When I got the idea of learning and writing interpreters is when I accidentally watched
Also, I just started learning and writing Rust and was about and wanting to do something about making my own language (I tried that before, but obviously I didn’t have the ability, experiences or time or energy to do so). Then I came up with the idea of writing a Rust version of Brainfuck interpreter to improve and enhance my Rust skills and start to work on things related to interpreters and compilers. Let’s get started.
Starting point
I first initialized a Rust project using Cargo (it’s in the brainfuck
directory at the root of the repo). The CLI interpreter program needs an entry point, which receives some args from the user. I chose the library
clap = { version = "4.0.32", features = ["derive", "cargo"] }
Here’s the main function of the program (The code is at/brainfuck/src/main.rs
use clap::{arg, command};
use std::fs;
fn main() {
let matches = command!()
.arg(arg!(<file> "The brainfuck file (*.bf) that you want to run"))
.arg(arg!(
-d --debug "Set debug mode"
))
.arg(arg!(
-i --interval <VALUE> "The duration the program stops for debugging (milliseconds) (default 30)"
))
.get_matches();
let debug = {
match matches.get_one::<bool>("debug") {
Some(d) => *d,
None => false,
}
};
if debug {
println!("The debug format is: <current_operation> <pointer_position> <the_array> (The current position starts from 0)")
}
let interval: u32 = {
match matches.get_one::<String>("interval") {
Some(d) => match d.parse() {
Ok(i) => i,
Err(_err) => 30,
},
None => 30,
}
};
let filepath = matches
.get_one::<String>("file")
.expect("No file specified");
// Read the content from the file
let content = fs::read_to_string(filepath).expect("Unable to read that file");
// Run the code!
run::exe(content, debug, interval);
println!(""); // Don't mind this
}
I guess the code is easy to read hopefully (if you know some basic Rust). As you can see above, the program also have a debug mode which you can turn on by adding -d
or --debug
. Also, you can specify the duration that the program sleeps for debuging easier (which is 30 by default). The code can’t run yet with the run::exe(content, debug, interval);
because we haven’t implement the interpreter yet. However, the program’s gonna run as usual without that line.
Interpreter implementation
Let’s first look at what I passed into the run::exe
: content, debug and interval.
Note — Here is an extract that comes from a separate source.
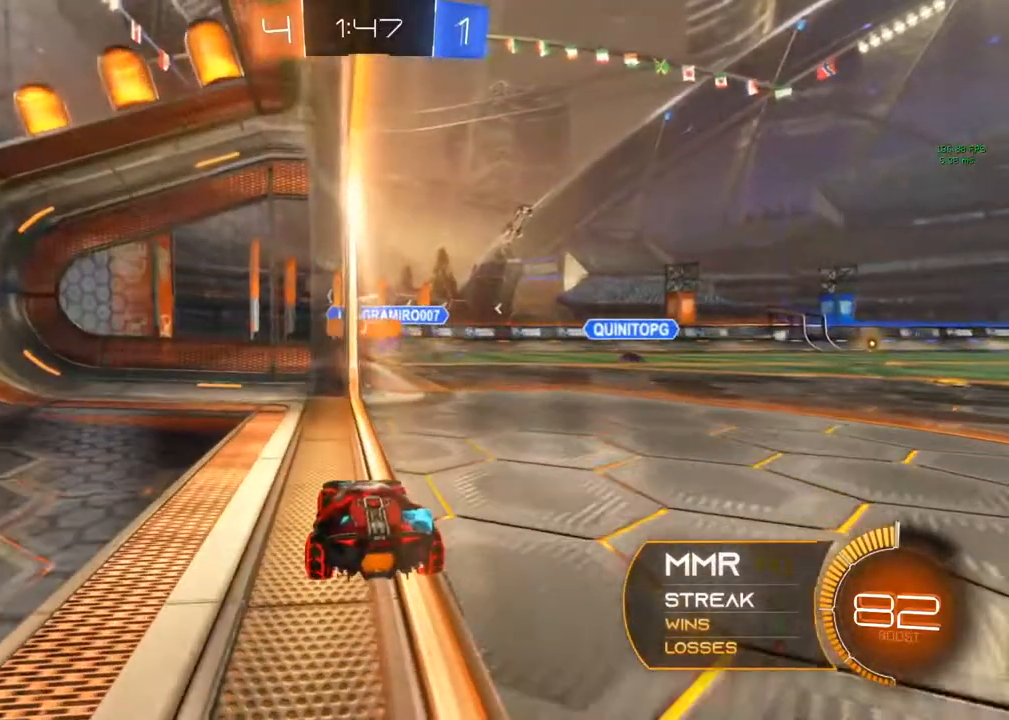
{"buttons": ["L2"], "left_stick": "left", "right_stick": "center", "events": [[67, "R2", "up"], [133, "L2", "down"], [250, "left_stick", "left"]]}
That’s all we got from the input. Now let’s implement the interpreter.
pub mod run {
use std::io::{stdin, Read};
pub enum Operator {
Left,
Right,
Add,
Minus,
Out,
In,
Start,
End,
}
pub fn get_operator_from_char(char: char) -> Option<Operator> {
if char == '<' {
Some(Operator::Left)
} else if char == '>' {
Some(Operator::Right)
} else if char == '+' {
Some(Operator::Add)
} else if char == '-' {
Some(Operator::Minus)
} else if char == '.' {
Some(Operator::Out)
} else if char == ',' {
Some(Operator::In)
} else if char == '[' {
Some(Operator::Start)
} else if char == ']' {
Some(Operator::End)
} else {
None
}
}
pub fn exe(content: String, debug: bool, interval: u32) {
let mut arr: Vec<i16> = vec![0; 10000];
let mut pos = 0;
// The loop stack contains the starting point of the loops
let mut loop_stack: Vec<usize> = vec![];
let mut max_pos = 0;
let update_max_pos = |max_pos: &mut usize, pos: &usize| {
if debug {
if *max_pos < *pos {
*max_pos = pos.clone();
}
}
};
let mut output = "".to_string();
let mut char_pos = 0;
let chars = content.chars();
let total = content.len();
loop {
match chars.clone().nth(char_pos) {
Some(char) => {
let operator = get_operator_from_char(char);
match operator {
Some(operator) => {
if debug {
std::thread::sleep(std::time::Duration::from_millis(
interval.into(),
));
println!("{} {} {:?}", char, pos, &arr[0..max_pos + 1]);
}
match operator {
Operator::Add => {
arr[pos] += 1;
}
Operator::Minus => {
arr[pos] -= 1;
}
Operator::Out => {
let character = char::from_u32(match arr[pos].try_into() {
Ok(n) => n,
Err(_err) => {
break;
}
})
.unwrap();
if debug {
output.push(character);
println!("************* Output: {} **************", output);
} else {
print!("{}", character);
}
}
Operator::In => {
let mut input = [0; 1];
let result = stdin().read(&mut input);
match result {
Ok(_data) => {
arr[pos] = (*input.get(0).unwrap()).into();
}
Err(_err) => {
println!("Input not legal!");
break;
}
}
}
Operator::Right => {
pos += 1;
update_max_pos(&mut max_pos, &pos);
}
Operator::Left => {
pos -= 1;
update_max_pos(&mut max_pos, &pos);
}
Operator::Start => {
loop_stack.push(char_pos);
}
Operator::End => {
if arr[pos] == 0 {
loop_stack.pop();
} else {
char_pos = *loop_stack.last().unwrap();
}
}
}
}
None => {}
}
}
None => break,
}
char_pos += 1;
if char_pos == total {
break;
}
}
}
}
That’s all! If you put that into the main.rs, the program’s gonna run successfully and correctly now. Let’s go through the code.
pub enum Operator {
Left,
Right,
Add,
Minus,
Out,
In,
Start,
End,
}
pub fn get_operator_from_char(char: char) -> Option<Operator> {
if char == '<' {
Some(Operator::Left)
} else if char == '>' {
Some(Operator::Right)
} else if char == '+' {
Some(Operator::Add)
} else if char == '-' {
Some(Operator::Minus)
} else if char == '.' {
Some(Operator::Out)
} else if char == ',' {
Some(Operator::In)
} else if char == '[' {
Some(Operator::Start)
} else if char == ']' {
Some(Operator::End)
} else {
None
}
}
This is the operator part. There are only eight operators in Brainfuck (you can reference to
- Move the pointer: Operator::Right, Operator::Left
- Increase or decrease the number inside the current cell: Operator::Add, Operator::Minus
- Input or output: Operator::In, Operator::Output
- Loop start or end: Operator::Start, Operator::end
The get_operator_from_char function transforms a character into the corresponding Operator, if the character passed in is not a legal operator, it will return None.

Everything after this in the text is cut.